Peter McNamara at The Free Speech Center:

Scholars have traditionally cited 17 indictments and 10 convictions, many upon charges so flimsy as to be comical.  Targets of the act tended to be the editors of Democratic-Republican newspapers who criticized the Federalist administration of President John Adams.
...

The prosecutions and subsequent convictions under the Sedition Act galvanized opposition to the Federalist administration. (Samuel Chase, a Supreme Court justice, was particularly partisan toward the Sedition Act when presiding over prosecutions, and was later impeached for this.) The prosecuted Republican printers and editors became folk heroes. In the election of 1800, the Federalists were swept from power—never to return—and Jefferson, the new Democratic-Republican president, subsequently pardoned those who had been convicted under the law.

Almost 170 years later, the Supreme Court wrote in the celebrated libel case New York Times Co. v. Sullivan (1964): “Although the Sedition Act was never tested in this Court, the attack upon its validity has carried the day in the court of history.” Today, the Sedition Act of 1798 is generally remembered as a violation of fundamental First Amendment principles.


The Federalists in 1800 turned to papers to warn about the election of Thomas Jefferson: 



Monticello:

In order to curb Alexander Hamilton's influence, [James Thomson} Callender published, in his The History of the United States for 1796, a report of the affair between Alexander Hamilton and Maria Reynolds, a married woman.[4] The day before the Alien and Sedition Acts became law on July 13, 1798, Callender fled to Virginia to the home of Senator Stevens Thomson Mason of Loudoun County. Then, in 1799, he moved to Richmond where he wrote for the Richmond Recorder. His anti-Federalist pamphlet, The Prospect Before Us, led to his prosecution under the Sedition Act.[5] He was sentenced on May 24, 1800, to nine months in jail and a $200 fine.

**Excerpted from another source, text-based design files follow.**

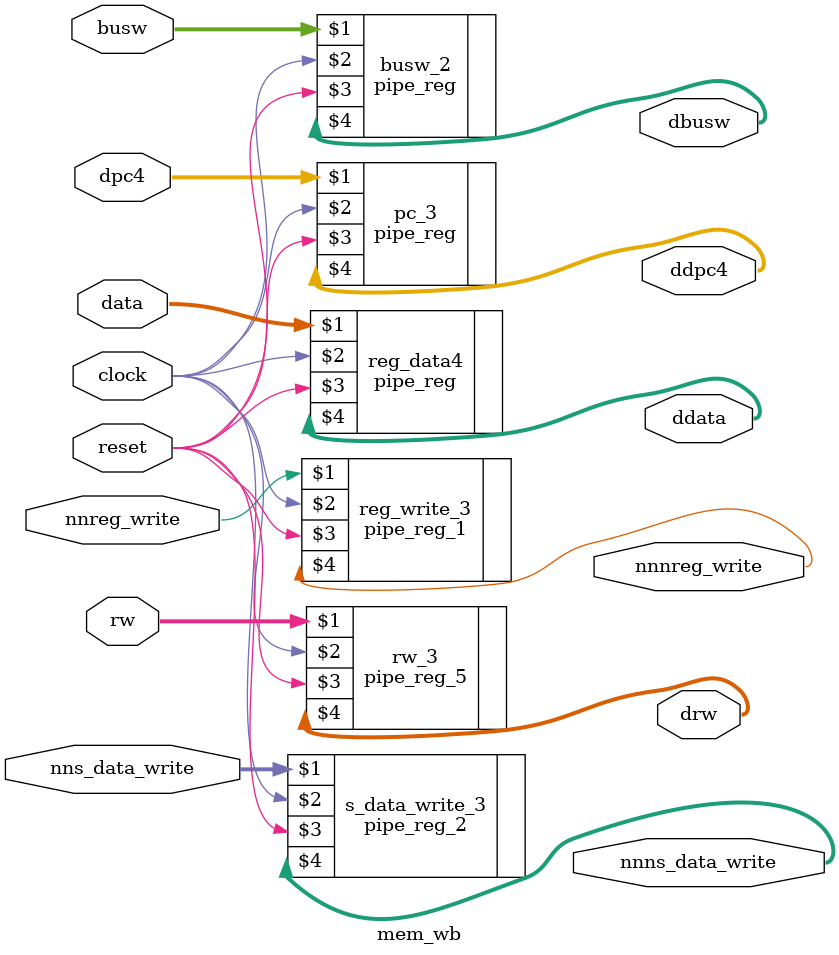
<source format=v>
`include "pipe_reg.v"
`include "pipe_reg_5.v"
`include "pipe_reg_1.v"
`include "pipe_reg_6.v"
`include "pipe_reg_2.v"

module  mem_wb(
    input clock,
	input reset,
    input [31:0] dpc4,
	input [31:0] busw,
	input [31:0] data,
	input [4:0] rw,
	input nnreg_write,
	input [1:0]nns_data_write,
	output [31:0] ddpc4,
	output [31:0] dbusw,
	output [31:0] ddata,
	output [4:0] drw,
	output nnnreg_write,
	output [1:0]nnns_data_write
	);
	
    pipe_reg pc_3(dpc4,clock,reset,ddpc4);
	pipe_reg busw_2(busw,clock,reset,dbusw);
	pipe_reg reg_data4(data,clock,reset,ddata);
	pipe_reg_5 rw_3(rw,clock,reset,drw);
	pipe_reg_1 reg_write_3(nnreg_write,clock,reset,nnnreg_write);
	pipe_reg_2 s_data_write_3(nns_data_write,clock,reset,nnns_data_write);	
endmodule 
</source>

When he got out of jail in the spring of 1801, Callender expected President Jefferson to reward him for his work and his loyalty. He wanted the Richmond postmaster job but he did not get it. In the president's view, Callender was now too radical, and in an attempt to foster reconciliation after the difficult election of 1800, Jefferson did not patronize the more militant or radical Republicans. As Jefferson wrote, "I am really mortified at the base ingratitude of Callender. it presents human nature in a hideous form."[6] In February 1802, Callender joined with Federalist newspaper editor Henry Pace and began to attack both parties, particularly the Republicans and specifically Jefferson. In a series of articles beginning on September 1, 1802, Callender alleged that Jefferson had several children by a slave concubine, Sally Hemings.[7]

Free Speech Center;

Before either of these events, a riot in Baltimore reflected local anger over the publication of the Federalist Republic, a newspaper run by Alexander Contee Hanson.

Reflecting sentiments that prevailed among members of the Federalist Party, it had vehemently opposed American participation in the War of 1812, which Congress had declared at the request of President James Madison, largely over English interference with American shipping. After being driven from his business by rioters, Hanson had retreated to Georgetown but returned to Baltimore where he resumed his vitriolic verbal attacks against the war and its Democratic-Republican supporters.